Pasadena retiree Paulette Brown received the state-allowed increase of 10% in July, bringing the rent on her two-bedroom apartment to $1,175 a month. Budgeting will be tighter.
“I really can’t afford any mishaps, because I’m not able to save anything,” said the 64-year-old Brown, who lives with her daughter and grandson.
Opponents of the measure, which include the national and state realtors associations, say curtailing rent increases to a fraction of inflation will result in property owners taking rentals off the market and doing minimal maintenance.
“What’s being proposed here is draconian and for the most part landlords who have good tenants aren’t trying to get rid of them,” said Paul Little, president and CEO of the Pasadena Chamber of Commerce.
Michael Wilkerson, senior economist at Portland, Oregon-based ECONorthwest, describes both the California and Oregon state laws as “anti-price gouging” measures aimed at protecting the most vulnerable tenants from exorbitant increases, while encouraging new housing development.
Rent-control policies have been around for decades, put in place after World War II in New York City and elsewhere to combat rising housing prices and again in the 1970s in the Northeast and California. However, the real-estate industry has since succeeded in passing state laws that made it difficult, if not impossible, for many local municipalities to cap rents.
The data on rent control has been mixed. The policy, according to an Urban Institute report, was found to have reduced rent on covered units in Cambridge, Massachusetts, San Francisco and New York but resulted in no significant decreases in New Jersey cities.
Some studies, however, have shown that rent control can reduce the number of housing units available and discourage landlords from maintaining them.
Opponents also say rent regulation can scare off developers. St. Paul’s original ordinance, for example, applied to almost all housing and mandated landlords stick to the 3% cap even with new tenants.
Within weeks, council members were hearing from developers who blamed the new law for scuttling housing projects because they lost funding. Building permits issued for new housing through August plummeted 31% from the four-year average.
In response, the city council approved amendments in September to exempt low-income housing as well as new construction for 20 years. It also allows landlords to raise rents 8% plus the consumer price index after a tenant moves out.
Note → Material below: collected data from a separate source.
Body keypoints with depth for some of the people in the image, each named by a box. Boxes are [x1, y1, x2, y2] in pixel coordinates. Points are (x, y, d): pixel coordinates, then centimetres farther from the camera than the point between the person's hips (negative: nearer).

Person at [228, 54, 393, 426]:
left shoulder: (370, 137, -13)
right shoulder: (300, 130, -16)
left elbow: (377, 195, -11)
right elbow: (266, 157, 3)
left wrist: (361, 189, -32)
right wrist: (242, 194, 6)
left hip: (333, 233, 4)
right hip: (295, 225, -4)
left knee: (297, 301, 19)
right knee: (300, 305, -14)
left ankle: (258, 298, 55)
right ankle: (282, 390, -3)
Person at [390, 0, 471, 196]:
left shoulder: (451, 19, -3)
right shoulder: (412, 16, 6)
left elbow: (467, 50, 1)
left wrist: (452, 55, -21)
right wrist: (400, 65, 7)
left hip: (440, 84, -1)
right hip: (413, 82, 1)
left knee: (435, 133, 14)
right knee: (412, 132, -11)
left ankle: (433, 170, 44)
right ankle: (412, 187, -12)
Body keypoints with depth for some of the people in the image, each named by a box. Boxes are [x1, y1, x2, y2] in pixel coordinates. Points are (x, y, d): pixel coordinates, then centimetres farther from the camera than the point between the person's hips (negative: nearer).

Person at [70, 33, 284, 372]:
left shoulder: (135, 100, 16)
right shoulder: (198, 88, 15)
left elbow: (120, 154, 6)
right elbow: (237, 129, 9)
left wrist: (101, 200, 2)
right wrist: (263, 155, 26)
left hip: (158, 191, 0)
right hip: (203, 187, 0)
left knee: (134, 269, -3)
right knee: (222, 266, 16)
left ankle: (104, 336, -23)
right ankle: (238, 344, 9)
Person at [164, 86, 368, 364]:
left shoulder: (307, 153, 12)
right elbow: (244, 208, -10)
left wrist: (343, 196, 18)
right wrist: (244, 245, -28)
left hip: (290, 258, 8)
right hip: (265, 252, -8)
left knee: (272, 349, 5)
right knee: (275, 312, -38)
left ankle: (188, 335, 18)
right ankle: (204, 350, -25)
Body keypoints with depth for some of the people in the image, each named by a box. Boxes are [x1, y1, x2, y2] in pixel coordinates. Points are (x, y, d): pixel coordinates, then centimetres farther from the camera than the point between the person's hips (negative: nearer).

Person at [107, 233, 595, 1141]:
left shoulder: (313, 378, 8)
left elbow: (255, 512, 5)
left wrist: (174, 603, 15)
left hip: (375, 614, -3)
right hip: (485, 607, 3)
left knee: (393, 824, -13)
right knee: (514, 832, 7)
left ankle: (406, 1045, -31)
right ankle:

Orange County’s ballot measure is up in the air after an appeals court rejected the proposal last week and suggested it won’t be certified even if voters approve it.
The court, which acknowledged the state law “set an extremely high bar” for local governments to pass rent control ordinances, said a consultant hired by the county didn’t identify a housing emergency — a requirement under a 1977 state law preempting local rent control.
The county plans to file a motion for a rehearing and with ballots already out, the Orange County Supervisor of Elections said it has no plans to issue new ones. Supporters of the measure said they will keep campaigning.
For tenants like Jessy Correa, the setback means she faces a 20% rent increase on her three-bedroom apartment in Orlando come January. The 44-year-old mother of six is already struggling to afford the current rent of $2,300.
A recruiter at a faith-based nonprofit, she was hoping the ballot initiative would “bring stability, give us a moment to breathe.” Instead, she is now forced to make difficult choices, like getting another job.
“Where is the American dream of being able to live, to enjoy?” she asked tearfully after learning of the court ruling. “What are we doing? It’s frustrating.”